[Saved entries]
_ _ _

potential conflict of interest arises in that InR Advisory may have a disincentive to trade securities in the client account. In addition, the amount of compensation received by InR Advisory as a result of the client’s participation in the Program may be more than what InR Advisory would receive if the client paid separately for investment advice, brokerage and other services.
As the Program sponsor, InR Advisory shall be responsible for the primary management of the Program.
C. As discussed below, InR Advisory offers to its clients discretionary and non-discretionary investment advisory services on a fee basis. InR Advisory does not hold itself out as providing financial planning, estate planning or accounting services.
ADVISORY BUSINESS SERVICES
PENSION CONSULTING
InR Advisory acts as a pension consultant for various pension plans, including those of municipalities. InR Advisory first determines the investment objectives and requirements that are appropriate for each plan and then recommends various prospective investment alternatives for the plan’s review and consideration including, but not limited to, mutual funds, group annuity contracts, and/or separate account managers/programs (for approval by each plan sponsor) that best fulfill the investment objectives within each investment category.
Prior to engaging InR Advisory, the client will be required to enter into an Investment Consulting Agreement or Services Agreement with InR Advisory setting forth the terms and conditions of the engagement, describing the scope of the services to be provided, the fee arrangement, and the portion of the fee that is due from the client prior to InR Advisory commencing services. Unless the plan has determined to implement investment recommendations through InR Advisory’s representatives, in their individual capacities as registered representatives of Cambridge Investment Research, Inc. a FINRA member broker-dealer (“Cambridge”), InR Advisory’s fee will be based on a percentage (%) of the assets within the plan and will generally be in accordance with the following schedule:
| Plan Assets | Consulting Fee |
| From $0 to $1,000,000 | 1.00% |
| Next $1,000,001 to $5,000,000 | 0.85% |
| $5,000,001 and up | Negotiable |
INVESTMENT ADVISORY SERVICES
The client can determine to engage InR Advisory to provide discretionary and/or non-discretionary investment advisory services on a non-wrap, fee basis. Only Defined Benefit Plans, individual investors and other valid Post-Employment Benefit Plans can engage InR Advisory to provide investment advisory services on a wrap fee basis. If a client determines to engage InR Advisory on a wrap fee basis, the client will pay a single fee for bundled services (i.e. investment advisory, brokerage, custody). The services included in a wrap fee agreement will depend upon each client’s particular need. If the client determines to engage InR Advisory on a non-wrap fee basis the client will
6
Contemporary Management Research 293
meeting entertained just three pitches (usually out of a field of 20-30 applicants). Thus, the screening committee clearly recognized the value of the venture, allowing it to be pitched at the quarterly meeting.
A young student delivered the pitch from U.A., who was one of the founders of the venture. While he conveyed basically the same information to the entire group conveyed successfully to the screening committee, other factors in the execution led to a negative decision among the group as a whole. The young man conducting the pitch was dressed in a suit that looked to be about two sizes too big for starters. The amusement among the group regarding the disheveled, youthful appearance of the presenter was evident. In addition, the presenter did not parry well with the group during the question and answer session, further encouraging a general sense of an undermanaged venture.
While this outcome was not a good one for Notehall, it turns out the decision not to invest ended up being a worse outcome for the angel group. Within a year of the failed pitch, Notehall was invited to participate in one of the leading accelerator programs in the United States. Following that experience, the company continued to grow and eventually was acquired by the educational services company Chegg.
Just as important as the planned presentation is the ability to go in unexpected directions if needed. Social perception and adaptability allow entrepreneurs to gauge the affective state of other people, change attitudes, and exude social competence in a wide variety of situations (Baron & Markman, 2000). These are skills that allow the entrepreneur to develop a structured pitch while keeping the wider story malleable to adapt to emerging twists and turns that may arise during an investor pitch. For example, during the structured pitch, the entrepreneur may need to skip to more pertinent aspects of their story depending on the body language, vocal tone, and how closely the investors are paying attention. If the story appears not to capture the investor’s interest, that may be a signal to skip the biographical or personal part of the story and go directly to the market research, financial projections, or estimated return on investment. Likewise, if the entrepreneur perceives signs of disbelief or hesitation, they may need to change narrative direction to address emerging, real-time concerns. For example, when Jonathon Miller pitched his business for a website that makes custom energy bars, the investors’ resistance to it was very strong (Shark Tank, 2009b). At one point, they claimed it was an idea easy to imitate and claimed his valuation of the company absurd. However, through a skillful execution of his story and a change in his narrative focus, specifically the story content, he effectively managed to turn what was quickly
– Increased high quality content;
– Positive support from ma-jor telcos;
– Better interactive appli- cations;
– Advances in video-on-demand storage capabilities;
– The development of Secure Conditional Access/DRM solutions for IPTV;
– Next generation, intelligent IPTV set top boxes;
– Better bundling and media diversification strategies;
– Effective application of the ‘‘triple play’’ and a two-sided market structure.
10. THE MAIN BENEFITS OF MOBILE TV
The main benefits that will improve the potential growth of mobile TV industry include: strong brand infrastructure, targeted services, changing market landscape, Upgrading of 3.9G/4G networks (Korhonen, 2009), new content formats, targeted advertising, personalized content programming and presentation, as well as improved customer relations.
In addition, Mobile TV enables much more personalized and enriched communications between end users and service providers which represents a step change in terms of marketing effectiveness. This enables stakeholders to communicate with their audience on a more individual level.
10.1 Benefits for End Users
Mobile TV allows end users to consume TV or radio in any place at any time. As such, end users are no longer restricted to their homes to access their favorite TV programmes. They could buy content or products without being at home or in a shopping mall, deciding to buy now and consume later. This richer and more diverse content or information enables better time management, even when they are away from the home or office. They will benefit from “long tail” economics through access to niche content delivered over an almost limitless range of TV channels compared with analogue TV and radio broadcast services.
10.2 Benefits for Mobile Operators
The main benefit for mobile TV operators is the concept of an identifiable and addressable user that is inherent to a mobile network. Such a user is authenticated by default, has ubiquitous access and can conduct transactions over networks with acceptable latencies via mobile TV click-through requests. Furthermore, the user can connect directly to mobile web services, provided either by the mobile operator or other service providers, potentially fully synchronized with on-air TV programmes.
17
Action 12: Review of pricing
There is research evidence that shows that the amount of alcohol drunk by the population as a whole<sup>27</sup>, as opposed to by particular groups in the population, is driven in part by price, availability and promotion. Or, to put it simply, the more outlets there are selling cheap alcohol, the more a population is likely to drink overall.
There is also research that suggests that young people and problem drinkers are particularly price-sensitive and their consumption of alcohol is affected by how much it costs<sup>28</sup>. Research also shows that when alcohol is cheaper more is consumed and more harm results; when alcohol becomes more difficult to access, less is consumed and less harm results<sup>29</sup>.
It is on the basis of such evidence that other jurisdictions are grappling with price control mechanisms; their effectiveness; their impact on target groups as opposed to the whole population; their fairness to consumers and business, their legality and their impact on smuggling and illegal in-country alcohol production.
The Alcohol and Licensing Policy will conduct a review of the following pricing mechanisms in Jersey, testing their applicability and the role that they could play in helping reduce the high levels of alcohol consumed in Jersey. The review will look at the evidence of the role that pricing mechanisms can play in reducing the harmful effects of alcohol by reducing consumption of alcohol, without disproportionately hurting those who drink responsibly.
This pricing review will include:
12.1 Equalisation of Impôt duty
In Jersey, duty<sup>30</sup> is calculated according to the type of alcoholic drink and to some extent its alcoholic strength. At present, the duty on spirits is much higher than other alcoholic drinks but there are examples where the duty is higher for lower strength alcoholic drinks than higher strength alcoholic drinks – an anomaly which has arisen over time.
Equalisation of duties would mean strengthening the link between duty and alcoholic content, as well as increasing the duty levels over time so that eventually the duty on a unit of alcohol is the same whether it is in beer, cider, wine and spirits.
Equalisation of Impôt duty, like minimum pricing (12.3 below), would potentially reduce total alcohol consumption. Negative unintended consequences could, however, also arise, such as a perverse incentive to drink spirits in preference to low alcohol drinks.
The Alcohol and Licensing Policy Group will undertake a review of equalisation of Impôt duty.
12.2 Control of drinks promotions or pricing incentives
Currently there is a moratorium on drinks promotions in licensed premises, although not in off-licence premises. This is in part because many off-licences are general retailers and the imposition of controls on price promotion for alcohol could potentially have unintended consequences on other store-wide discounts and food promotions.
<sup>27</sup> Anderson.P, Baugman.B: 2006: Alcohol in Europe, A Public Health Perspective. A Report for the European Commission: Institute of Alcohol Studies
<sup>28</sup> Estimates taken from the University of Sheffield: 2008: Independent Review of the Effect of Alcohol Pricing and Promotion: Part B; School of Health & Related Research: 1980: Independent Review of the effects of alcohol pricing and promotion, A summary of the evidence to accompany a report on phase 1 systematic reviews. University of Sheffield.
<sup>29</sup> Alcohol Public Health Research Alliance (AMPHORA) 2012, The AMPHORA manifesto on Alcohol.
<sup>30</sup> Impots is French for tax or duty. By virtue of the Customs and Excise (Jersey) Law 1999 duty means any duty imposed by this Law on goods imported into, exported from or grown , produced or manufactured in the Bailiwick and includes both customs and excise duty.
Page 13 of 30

_ _ _

What you are asked to do:
Select every line in the records above that contains the word "delivered".

Response area:
A young student delivered the pitch from U.A., who was one of the founders of the venture. While he conveyed basically the same information to the entire group conveyed successfully to the screening committee, other factors in the execution led to a negative decision among the group as a whole. The young man conducting the pitch was dressed in a suit that looked to be about two sizes too big for starters. The amusement among the group regarding the disheveled, youthful appearance of the presenter was evident. In addition, the presenter did not parry well with the group during the question and answer session, further encouraging a general sense of an undermanaged venture.
Mobile TV allows end users to consume TV or radio in any place at any time. As such, end users are no longer restricted to their homes to access their favorite TV programmes. They could buy content or products without being at home or in a shopping mall, deciding to buy now and consume later. This richer and more diverse content or information enables better time management, even when they are away from the home or office. They will benefit from “long tail” economics through access to niche content delivered over an almost limitless range of TV channels compared with analogue TV and radio broadcast services.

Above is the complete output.